Вдруг Китти почувствовала, как холодные пальцы матери слегка сжали ее руку, и с ужасом осознала, что Амелия все слышала… все поняла.
— Мам, — наклонилась она к ней поближе, голос ее неожиданно охрип. — Все хорошо! Не беспокойся! Постарайся отдохнуть. Я о тебе позабочусь. И не позволю сотворить с тобой что-нибудь подобное. Клянусь тебе!..
Дыхание Амелии становилось все более неровным, и Китти вдруг снова ощутила легкое пожатие ее холодных пальцев. Дрожащие веки ее полуоткрылись, и Китти увидела в ее глазах… ясное признание такой необходимости.
— Ты хочешь… — голос Китти ломался, отказывался повиноваться ей. — Ты хочешь сказать, что не против, если она это сделает?

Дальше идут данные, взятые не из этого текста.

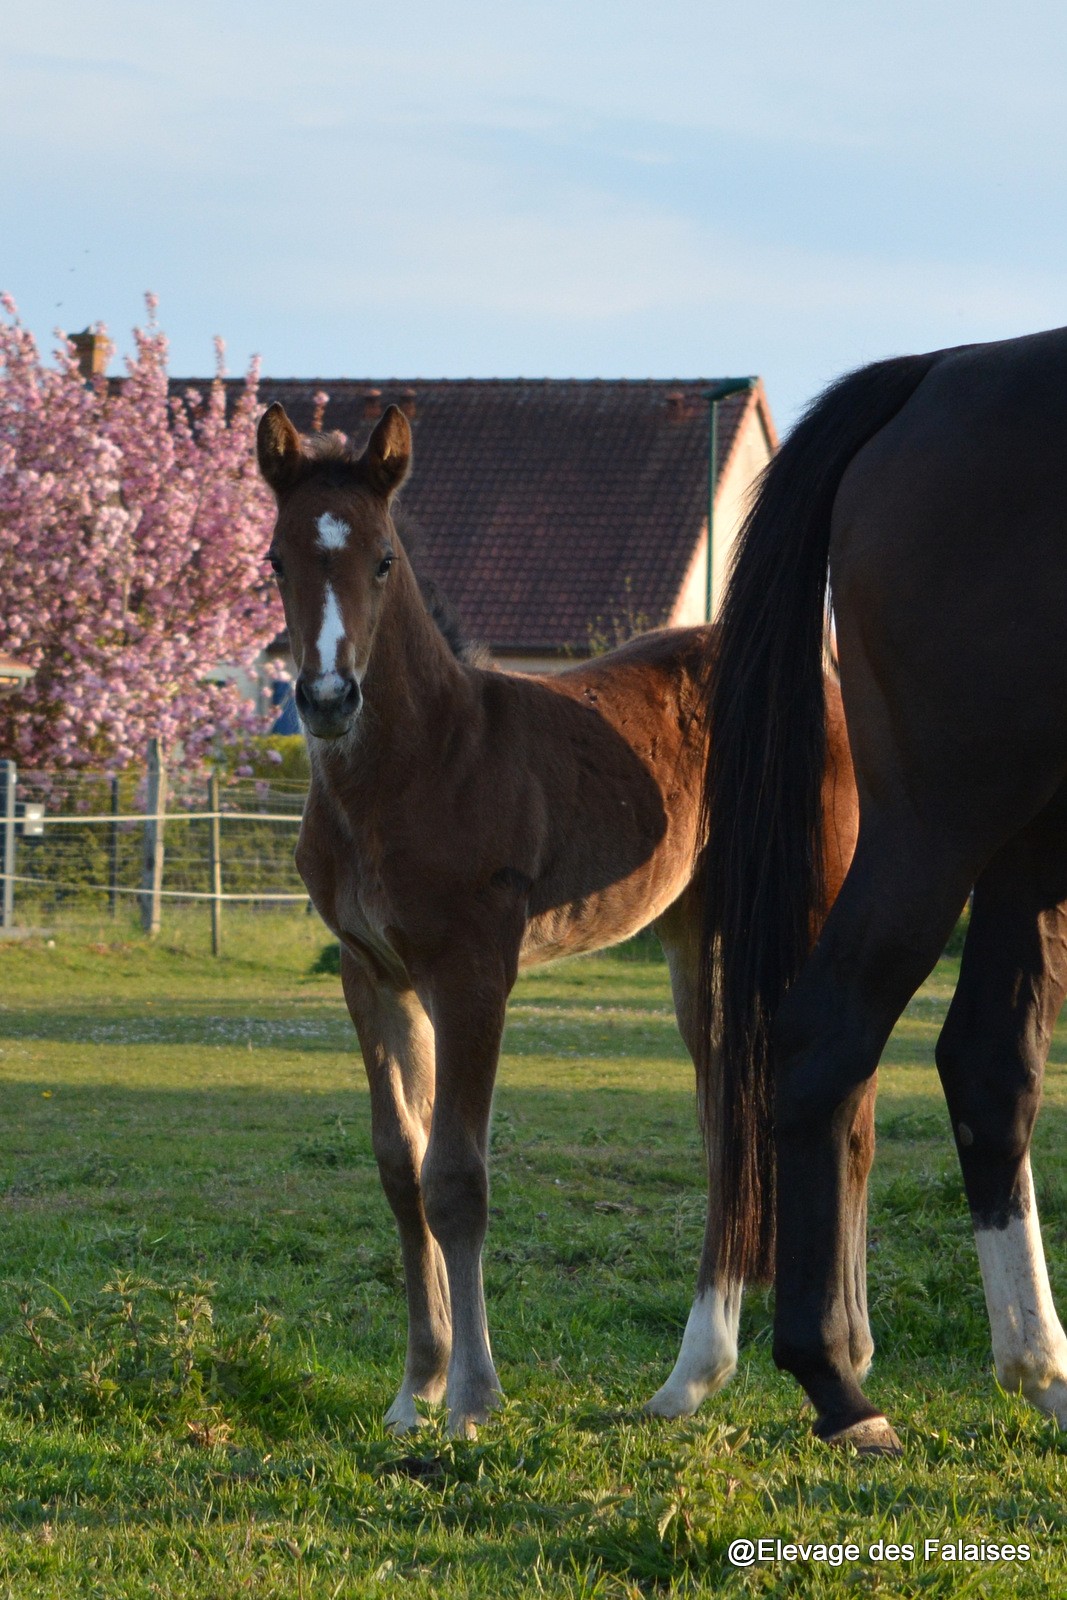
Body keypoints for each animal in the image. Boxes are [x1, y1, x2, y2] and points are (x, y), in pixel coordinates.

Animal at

Амелия открыв рот, тужилась что-то сказать, но изо рта ее выходило лишь неясное шипение. Однако Китти, пристально уставившись в ее глаза, видела в них подтверждение своих слов.
Она слышала, как тяжело, долго вздыхала Элизабет, как сглатывала слюну старуха. Пожав руку матери, она постаралась улыбнуться ей:
— Хорошо, мам… — Она задыхалась, с таким трудом давалось каждое произнесенное слово.
Решимость в глазах Амелии растаяла, и хотя они оставались полуоткрытыми, Китти теперь ничего не видела в них, кроме полного безразличия, а дыхание вырывалось из ее груди со все большим трудом.
— Делайте что хотите… — сказала Китти старухе, чувствуя, что скоро не выдержит внутренней боли, все сильнее походившей на агонию.
Бабушка Хоукинс вышла из хижины, сказав, что скоро вернется. Элизабет печально стояла рядом с Китти; чепчик ее съехал на сторону.
Вдруг они услышали снаружи голос Дэниэла, потом Ребекки.
Через минуту в хижину вошла Ребекка. Она положила Китти руку на плечо, потом отвела Элизабет в сторону, и обе принялись что-то тихо обсуждать. Китти не спускала глаз с матери. Она увидела первую слабую волну дрожи, пробежавшей по всему ее маленькому телу… ей показалось, что это обычное вздрагивание, не более. Вдруг Амелия, запрокинув голову, беззвучно открыла рот, грудь ее резко поднялась и опала. Китти закричала пронзительным, страшным воплем.